---- Text
3 More Tips for Starting Your Writing Career

I hope that those of you with a desire to write for a living or to supplement your income, studied the three tips I offered a couple of days ago. They may seem simplistic, but if you want to be a writer and it is not happening for you, perhaps you need to pay serious attention to those three tips. And here are three more:

4: Use your time wisely. Becoming a successful freelance writer takes discipline and realistic scheduling. Failure comes to those who procrastinate, who have trouble prioritizing tasks and who are easily distracted. Those who succeed in this business have found a way to organize their lives and discipline themselves.

5: Just start. It isn’t easy to transition from full-time office worker to full-time writer. Most of us don’t have the funds to support us while we build a new business. I didn’t always have 12 or even 8 hours each day to spend working my freelance writing business. I built it over time. For any of you who are interested, here is my story:

I started writing articles for magazines from a corner of my bedroom using a manual typewriter in 1973. Thirteen years later, however, it became necessary for me to take a full-time job. I’d just spent 5 years researching and writing a comprehensive local history book and self-publishing it. So funds were low and my lifestyle was in transition.

How I missed writing. While I had a good job with lovely people around me, I hated working for someone else—on someone else’s agenda. And it looked as if this would be my future. I became despondent. That’s when I realized that I had to find a way to write no matter what else was going on in my life.
--------
### The tasks
(a) Quote the writing-career text between "I hope that" and "and discipline themselves.", inclusive.
(b) According to the writing-career text, in what year did the writer begin writing articles for magazines?
The items that come next are separate material with no connection to the text.
---- Raw data
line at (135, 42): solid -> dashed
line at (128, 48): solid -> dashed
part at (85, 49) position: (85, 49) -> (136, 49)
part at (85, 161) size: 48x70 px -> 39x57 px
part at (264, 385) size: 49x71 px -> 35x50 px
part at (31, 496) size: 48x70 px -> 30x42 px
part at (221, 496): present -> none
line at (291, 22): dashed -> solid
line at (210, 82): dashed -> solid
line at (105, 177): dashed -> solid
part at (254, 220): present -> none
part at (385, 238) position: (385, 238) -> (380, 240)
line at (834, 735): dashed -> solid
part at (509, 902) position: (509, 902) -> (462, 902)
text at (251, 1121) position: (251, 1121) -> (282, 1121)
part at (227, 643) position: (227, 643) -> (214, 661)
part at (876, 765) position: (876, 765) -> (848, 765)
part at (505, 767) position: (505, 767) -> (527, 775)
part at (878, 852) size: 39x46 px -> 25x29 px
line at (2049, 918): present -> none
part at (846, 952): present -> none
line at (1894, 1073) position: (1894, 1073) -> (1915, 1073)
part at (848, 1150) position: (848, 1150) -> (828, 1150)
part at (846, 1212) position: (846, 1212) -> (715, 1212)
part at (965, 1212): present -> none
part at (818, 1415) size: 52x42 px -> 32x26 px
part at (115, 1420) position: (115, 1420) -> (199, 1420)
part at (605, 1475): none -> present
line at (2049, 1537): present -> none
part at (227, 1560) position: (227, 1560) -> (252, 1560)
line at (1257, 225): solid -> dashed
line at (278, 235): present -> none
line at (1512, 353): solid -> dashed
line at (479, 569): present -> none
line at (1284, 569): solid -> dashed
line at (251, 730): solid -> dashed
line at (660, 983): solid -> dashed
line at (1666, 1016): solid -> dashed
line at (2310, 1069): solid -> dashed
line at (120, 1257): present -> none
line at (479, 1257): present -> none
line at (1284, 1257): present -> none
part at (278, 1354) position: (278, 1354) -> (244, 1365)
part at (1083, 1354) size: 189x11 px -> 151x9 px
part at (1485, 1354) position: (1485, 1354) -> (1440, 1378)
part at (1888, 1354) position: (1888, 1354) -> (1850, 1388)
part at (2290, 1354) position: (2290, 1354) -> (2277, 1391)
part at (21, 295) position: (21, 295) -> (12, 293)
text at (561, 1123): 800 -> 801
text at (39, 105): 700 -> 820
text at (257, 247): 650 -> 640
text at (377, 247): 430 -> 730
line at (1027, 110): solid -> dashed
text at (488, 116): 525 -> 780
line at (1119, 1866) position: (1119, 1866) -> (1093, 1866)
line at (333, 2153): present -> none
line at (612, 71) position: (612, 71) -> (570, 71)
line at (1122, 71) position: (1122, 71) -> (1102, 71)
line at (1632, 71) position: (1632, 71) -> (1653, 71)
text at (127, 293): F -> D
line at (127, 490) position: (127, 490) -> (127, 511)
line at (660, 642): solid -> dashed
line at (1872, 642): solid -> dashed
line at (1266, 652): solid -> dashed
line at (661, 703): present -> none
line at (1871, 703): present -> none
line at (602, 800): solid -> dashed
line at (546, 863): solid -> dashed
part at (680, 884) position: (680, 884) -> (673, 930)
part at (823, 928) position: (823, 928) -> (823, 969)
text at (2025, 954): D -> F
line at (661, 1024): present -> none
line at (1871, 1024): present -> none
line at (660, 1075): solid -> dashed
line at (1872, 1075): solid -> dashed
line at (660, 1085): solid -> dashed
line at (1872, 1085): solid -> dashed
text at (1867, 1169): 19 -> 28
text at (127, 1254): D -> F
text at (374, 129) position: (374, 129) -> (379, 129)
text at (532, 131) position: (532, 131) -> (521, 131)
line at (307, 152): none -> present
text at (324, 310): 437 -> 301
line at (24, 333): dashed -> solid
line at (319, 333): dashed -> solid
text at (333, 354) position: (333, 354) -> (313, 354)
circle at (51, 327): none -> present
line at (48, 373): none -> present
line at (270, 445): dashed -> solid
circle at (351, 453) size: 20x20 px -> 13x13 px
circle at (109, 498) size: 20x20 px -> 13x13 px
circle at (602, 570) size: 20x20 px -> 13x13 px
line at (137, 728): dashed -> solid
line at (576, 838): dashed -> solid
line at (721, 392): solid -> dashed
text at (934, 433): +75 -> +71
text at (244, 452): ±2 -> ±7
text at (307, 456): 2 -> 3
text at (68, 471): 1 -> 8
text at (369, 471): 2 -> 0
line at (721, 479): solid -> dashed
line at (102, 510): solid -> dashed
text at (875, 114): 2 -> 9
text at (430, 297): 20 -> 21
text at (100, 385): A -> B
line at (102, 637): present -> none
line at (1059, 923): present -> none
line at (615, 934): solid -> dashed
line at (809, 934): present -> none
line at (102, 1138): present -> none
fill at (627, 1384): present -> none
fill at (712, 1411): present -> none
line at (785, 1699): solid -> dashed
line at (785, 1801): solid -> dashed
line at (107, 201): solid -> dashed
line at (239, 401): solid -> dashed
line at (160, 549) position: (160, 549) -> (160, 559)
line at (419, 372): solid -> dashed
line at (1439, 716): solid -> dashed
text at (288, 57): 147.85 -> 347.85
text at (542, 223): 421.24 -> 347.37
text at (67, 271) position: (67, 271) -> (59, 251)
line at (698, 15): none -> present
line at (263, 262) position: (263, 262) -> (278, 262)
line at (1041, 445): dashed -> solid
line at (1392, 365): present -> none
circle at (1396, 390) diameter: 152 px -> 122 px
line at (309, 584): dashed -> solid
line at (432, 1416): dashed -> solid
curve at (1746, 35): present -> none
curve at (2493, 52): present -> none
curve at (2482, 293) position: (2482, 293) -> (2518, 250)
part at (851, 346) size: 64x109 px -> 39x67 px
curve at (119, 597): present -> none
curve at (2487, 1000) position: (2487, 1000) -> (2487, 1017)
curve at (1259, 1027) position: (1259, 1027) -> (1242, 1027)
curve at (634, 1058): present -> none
--------
### Exercise solutions
(a)
I hope that those of you with a desire to write for a living or to supplement your income, studied the three tips I offered a couple of days ago. They may seem simplistic, but if you want to be a writer and it is not happening for you, perhaps you need to pay serious attention to those three tips. And here are three more:

4: Use your time wisely. Becoming a successful freelance writer takes discipline and realistic scheduling. Failure comes to those who procrastinate, who have trouble prioritizing tasks and who are easily distracted. Those who succeed in this business have found a way to organize their lives and discipline themselves.

(b) 1973